Friday, June 18, 2010

Balthasar & Edwards?

In Seeing the Form: Vol 1 of the first part of Balthasar's Theological Aesthetics trilogy, Balthasar delineates his approach:
"The overall scope of the present work naturally remains all too Mediterranean. The inclusion of other cultures, especially that of Asia, would have been important and fruitfull. But the author's education has not allowed for such an expansion, and a superficial presentation of such material would have been dilettantism.
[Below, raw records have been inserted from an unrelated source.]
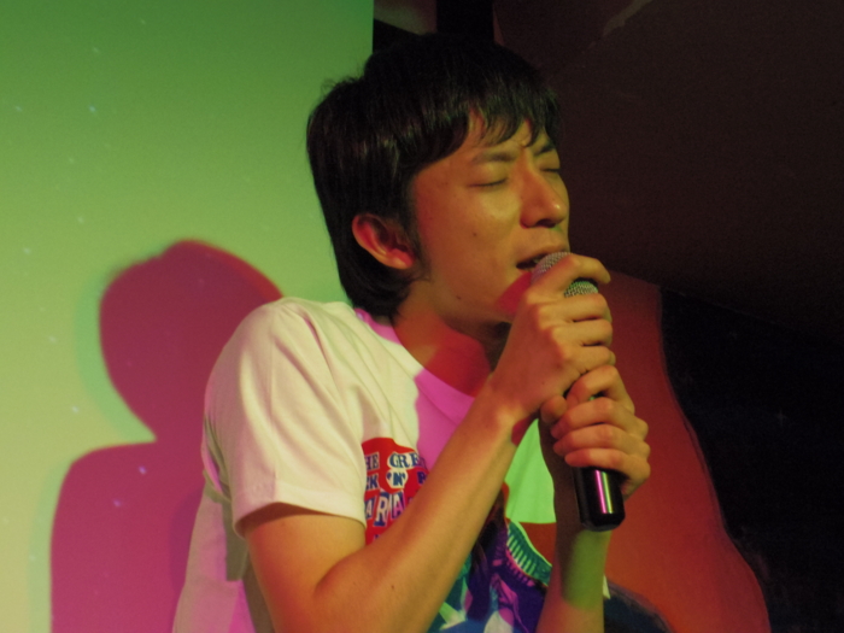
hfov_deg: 23.6
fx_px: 2024
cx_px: 422
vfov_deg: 17.8
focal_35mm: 83
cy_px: 316
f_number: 4.5
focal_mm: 15
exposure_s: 1/100
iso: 1600
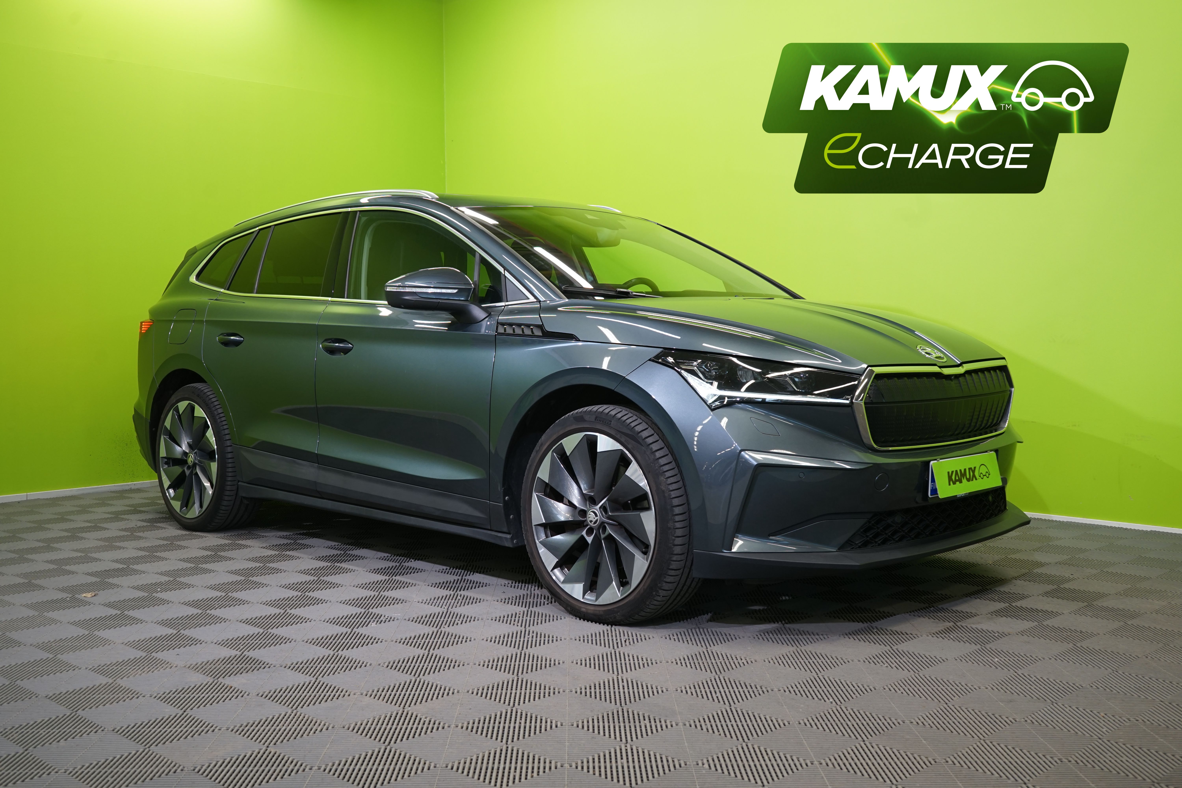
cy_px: 394
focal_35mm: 37
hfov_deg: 51.9
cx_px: 591
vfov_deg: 35.9
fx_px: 1215
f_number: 6.3
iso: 500
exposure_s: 1/25
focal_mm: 37
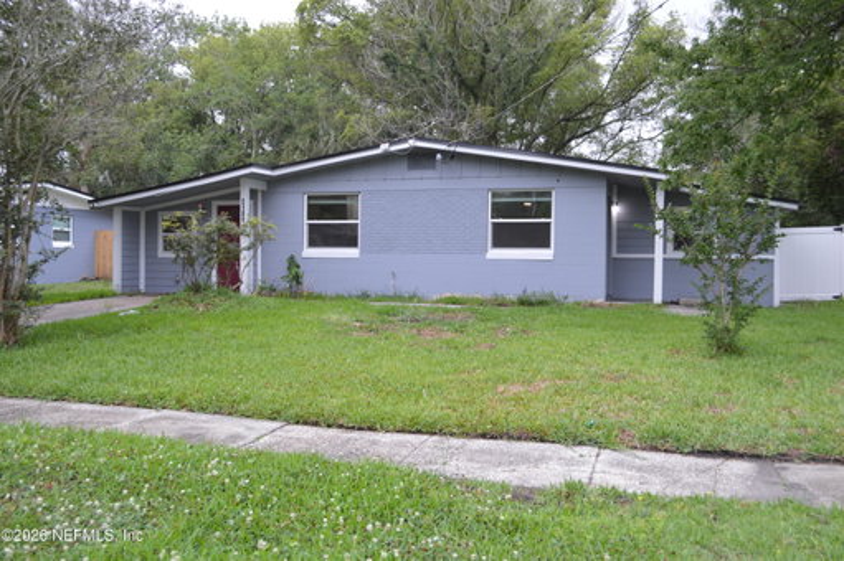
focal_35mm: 33
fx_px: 773
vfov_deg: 39.9
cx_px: 422
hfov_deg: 57.3
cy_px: 280
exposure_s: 1/125
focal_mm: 22
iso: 400
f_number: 5.6
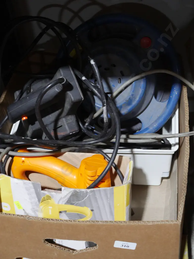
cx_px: 97
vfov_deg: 33.2
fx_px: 433
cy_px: 130
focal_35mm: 58
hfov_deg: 25.2
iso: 1600
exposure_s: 1/60
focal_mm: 29
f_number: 5.4
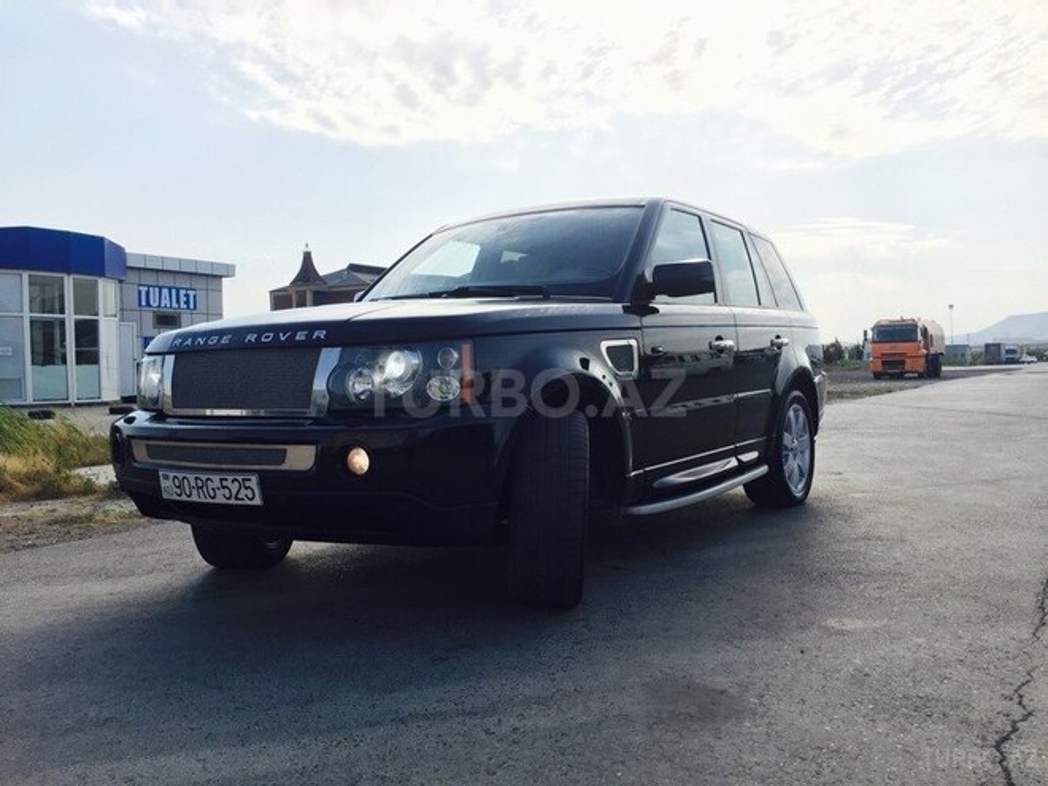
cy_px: 393
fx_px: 878
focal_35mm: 29
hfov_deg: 61.7
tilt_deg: +0.9
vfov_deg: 48.2
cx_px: 524
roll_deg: +1.2
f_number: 2.2
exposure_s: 1/1980
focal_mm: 4.15
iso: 32
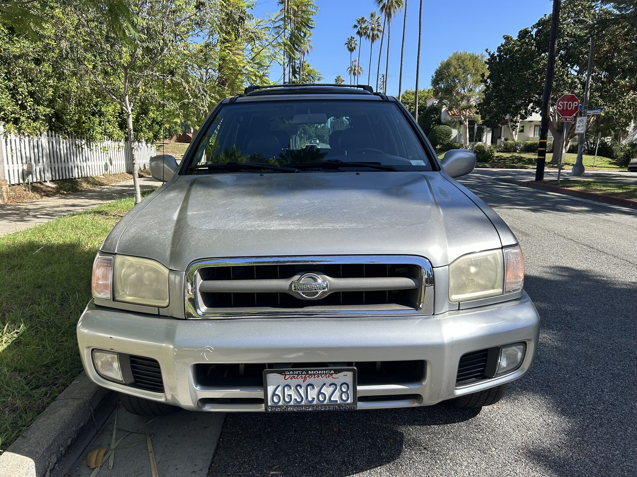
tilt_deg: -10.7
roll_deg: -0.6
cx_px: 318
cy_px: 238
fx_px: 478
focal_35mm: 26
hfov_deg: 67.3
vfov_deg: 53.1
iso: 50
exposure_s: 1/2252
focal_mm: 5.7
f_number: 1.5
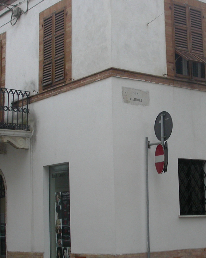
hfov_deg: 19.5
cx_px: 154
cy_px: 123
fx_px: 595
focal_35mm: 78
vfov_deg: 24.4
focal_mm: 8.9
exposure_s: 1/106
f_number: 3.9
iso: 100
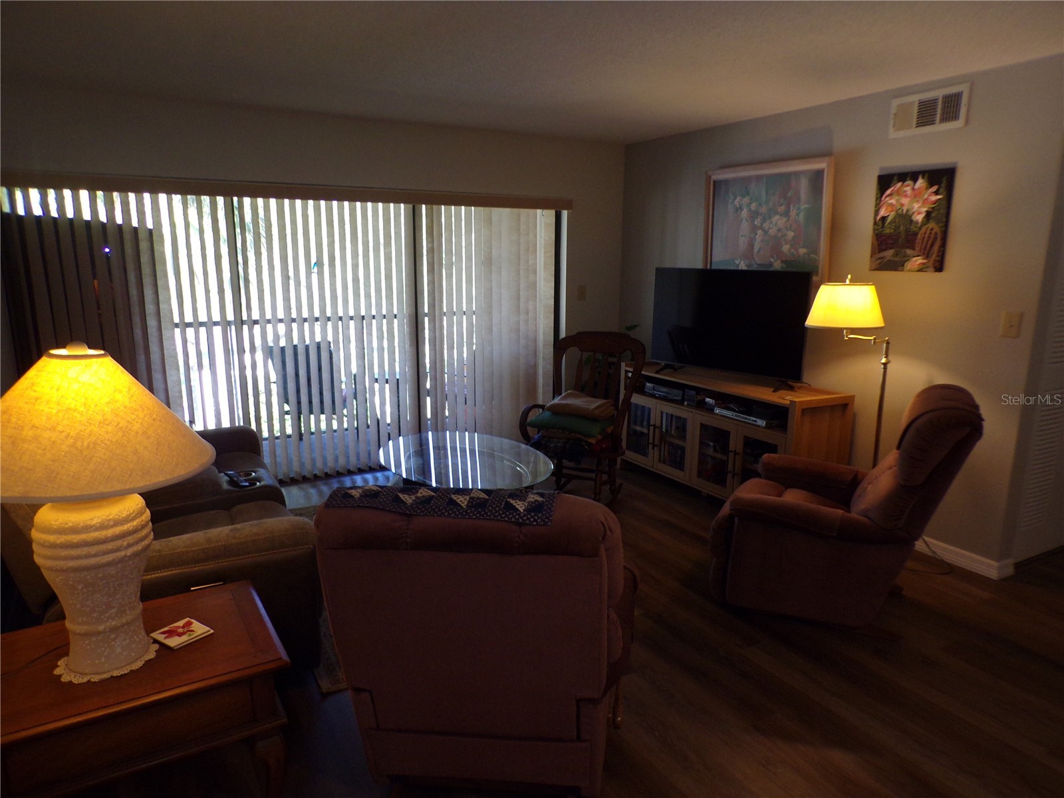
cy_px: 399
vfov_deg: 56.8
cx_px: 532
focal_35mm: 24
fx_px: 738
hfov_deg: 71.6
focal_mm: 4.3
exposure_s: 1/34
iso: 195
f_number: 3
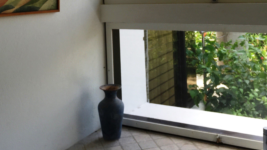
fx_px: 361
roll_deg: +1.1
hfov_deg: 40.6
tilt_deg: -1.9
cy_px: -2
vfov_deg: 22.5
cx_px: 134
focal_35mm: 51
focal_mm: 4.15
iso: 32
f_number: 2.2
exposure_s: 1/120
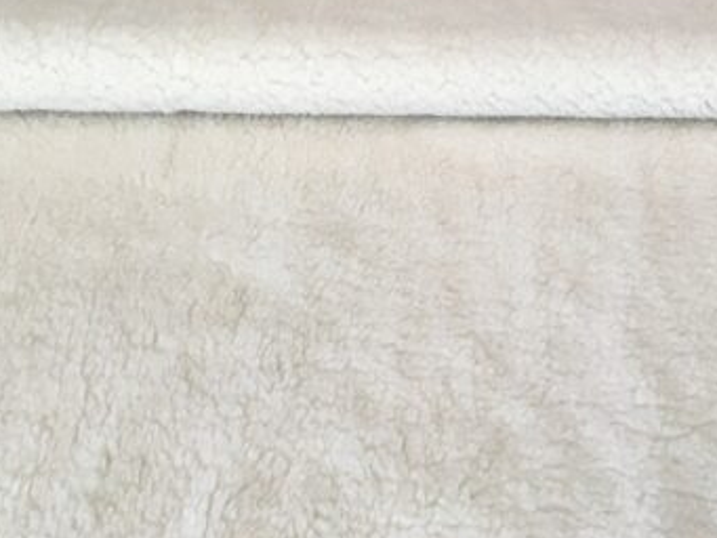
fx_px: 1057
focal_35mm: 51
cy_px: 109
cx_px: 585
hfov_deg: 36.1
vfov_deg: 28.0
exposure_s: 1/33
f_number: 2.2
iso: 32
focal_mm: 4.15
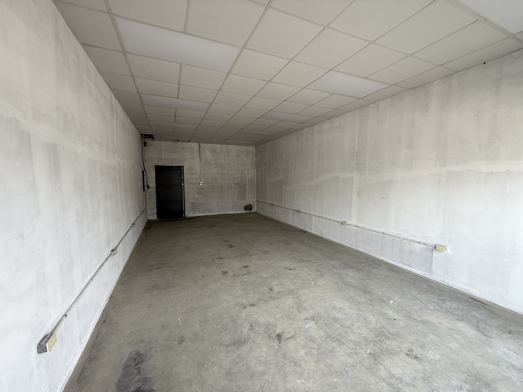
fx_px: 212
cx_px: 262
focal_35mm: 14
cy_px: 196
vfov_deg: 85.7
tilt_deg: -4.6
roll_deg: +0.3
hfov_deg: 102.1
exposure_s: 1/99
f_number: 2.2
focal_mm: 2.22
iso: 40
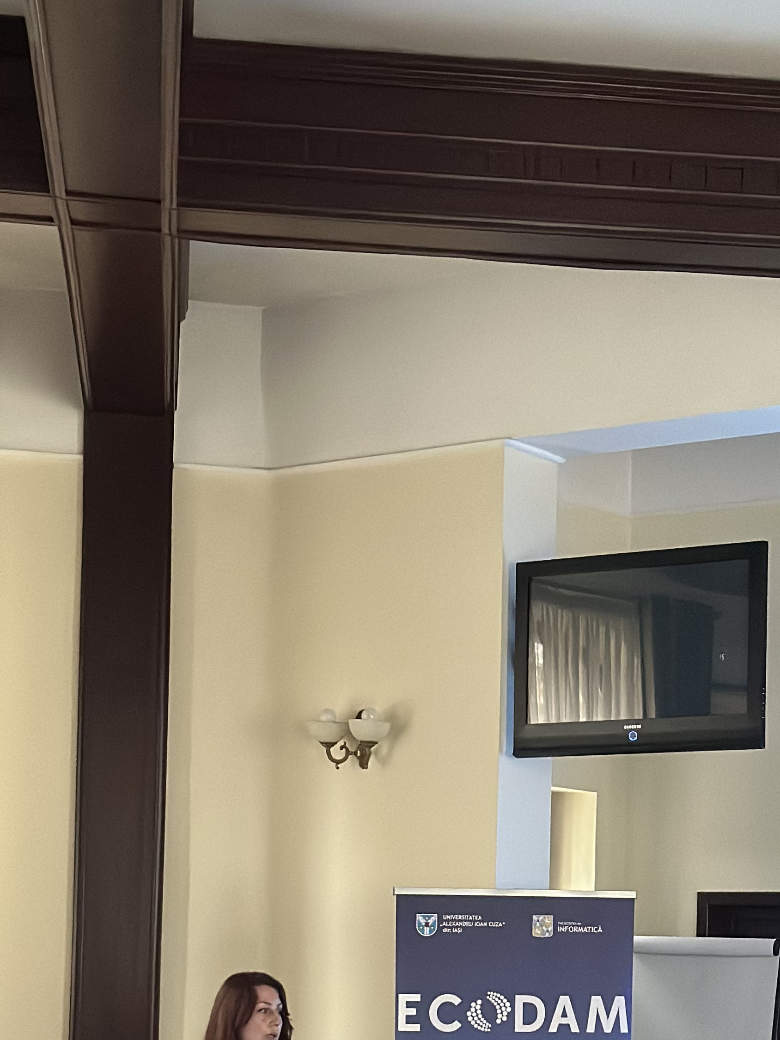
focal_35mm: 86
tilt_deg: +3.1
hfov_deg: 17.0
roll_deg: -2.2
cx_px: 674
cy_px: 886
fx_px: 2583
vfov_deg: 22.3
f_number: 1.78
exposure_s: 1/40
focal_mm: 6.86
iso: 640
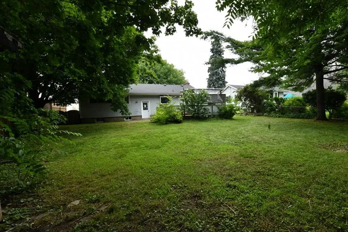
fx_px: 164
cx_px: 201
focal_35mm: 17
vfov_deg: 70.4
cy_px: 116
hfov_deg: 92.5
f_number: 13
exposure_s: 1/100
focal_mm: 14
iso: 1000
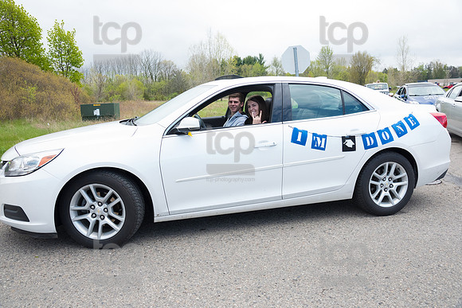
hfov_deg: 61.9
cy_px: 154
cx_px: 231
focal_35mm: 30
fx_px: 385
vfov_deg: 43.6
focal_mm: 30
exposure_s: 1/800
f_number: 7.1
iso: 1250
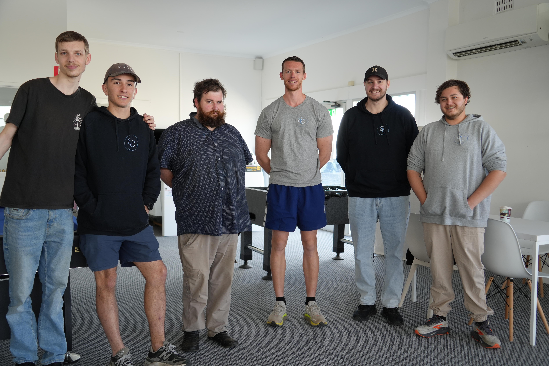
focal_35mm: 34
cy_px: 183
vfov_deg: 38.9
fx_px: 518
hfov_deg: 55.8
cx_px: 274
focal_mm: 34
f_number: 4
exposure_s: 1/160
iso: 500
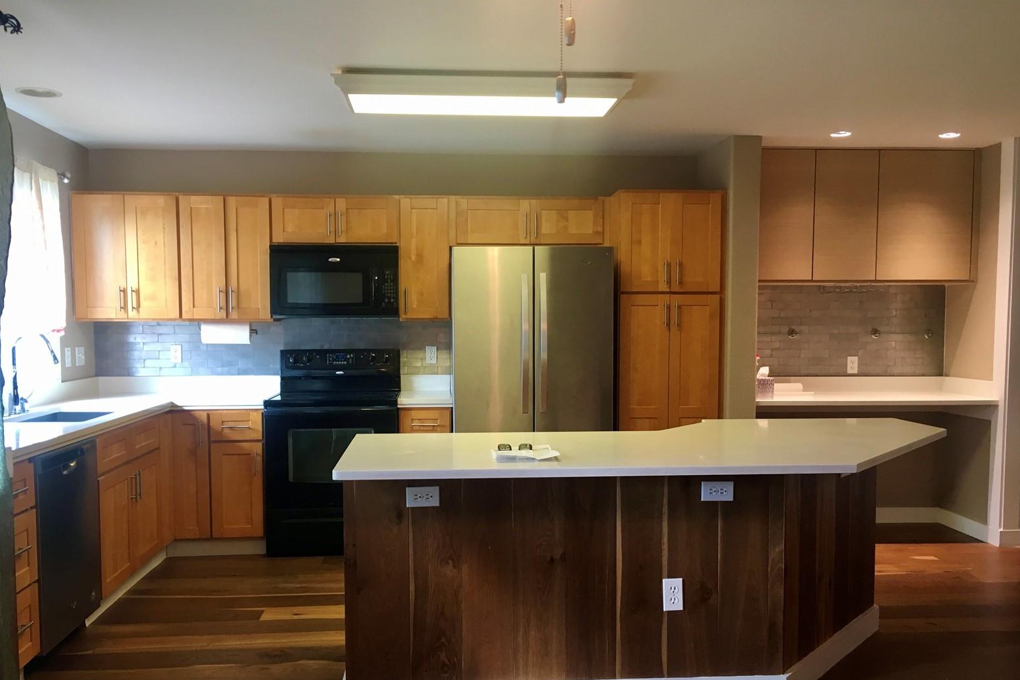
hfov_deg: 60.3
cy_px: 389
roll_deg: +0.0
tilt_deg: -2.7
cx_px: 499
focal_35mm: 31
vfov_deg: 42.2
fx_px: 878
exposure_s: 1/30
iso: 80
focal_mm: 4.15
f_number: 2.2
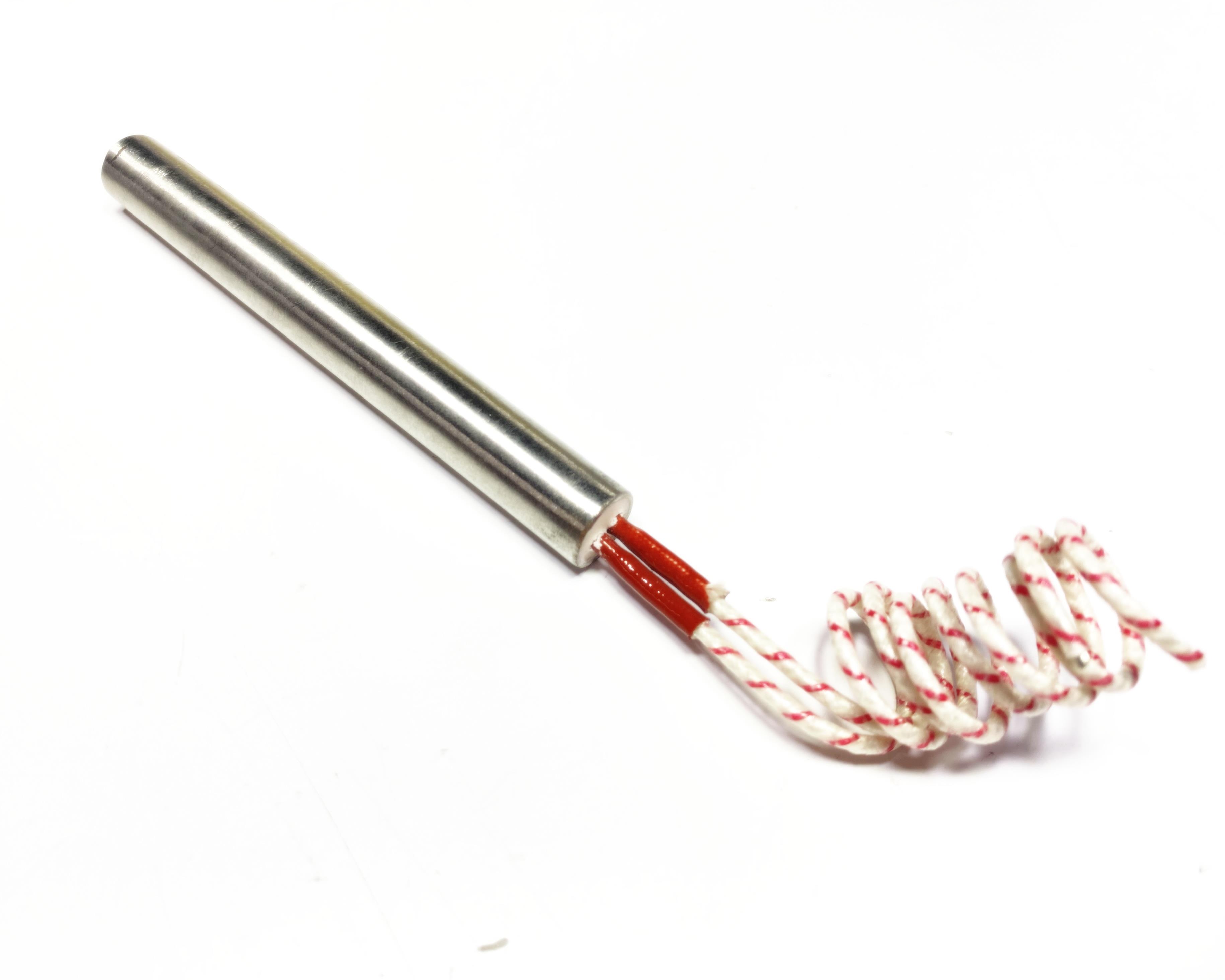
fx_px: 1015
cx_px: 606
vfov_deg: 51.5
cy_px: 482
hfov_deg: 62.2
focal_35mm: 28
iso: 50
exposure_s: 1/100
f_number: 1.8
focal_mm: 4.25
May those qualified come to complete the present fragment" (11).
Thinking about the omission of Edwards, I glanced at the table of contents for Giussani's Teologia Protestante Americana,  and saw the following names and movements:
  • Jonathan Edwards
  • Ralph Waldo Emerson
  • Theodore Parker
  • Horace Bushnell
  • Social Gospel
  • Walter Rauschenbusch
  • Washington Gladden
  • Fundamentalism
  • Douglas Clyde Macintosh
  • Henry Nelson Wieman
  • Edgar Sheffield Brightman
  • Reinhold Niebuhr
  • Paul Tillich
  • Harvey Cox
Of these, Google Book Search shows that Balthasar has references to the last three: Niebuhr, Tillich, and Cox. I haven't seen anything that Balthasar was aware of Edwards, and if he was aware I think it unlikely that he would have been aware of Edwards's attention to beauty. I would suggest that Balthasar's emphasis on beauty is one factor in the renewed interest in Jonathan Edwards, and ironically this renewal has come only after Balthasar's death on 26 June 1988. Balthasar knew his work would ultimately be fragmentary, and that it would depend on others for completion. While I would have loved to have seen Balthasar's take on Edwards, I look forward to seeing how others work out the interplay between the two authors.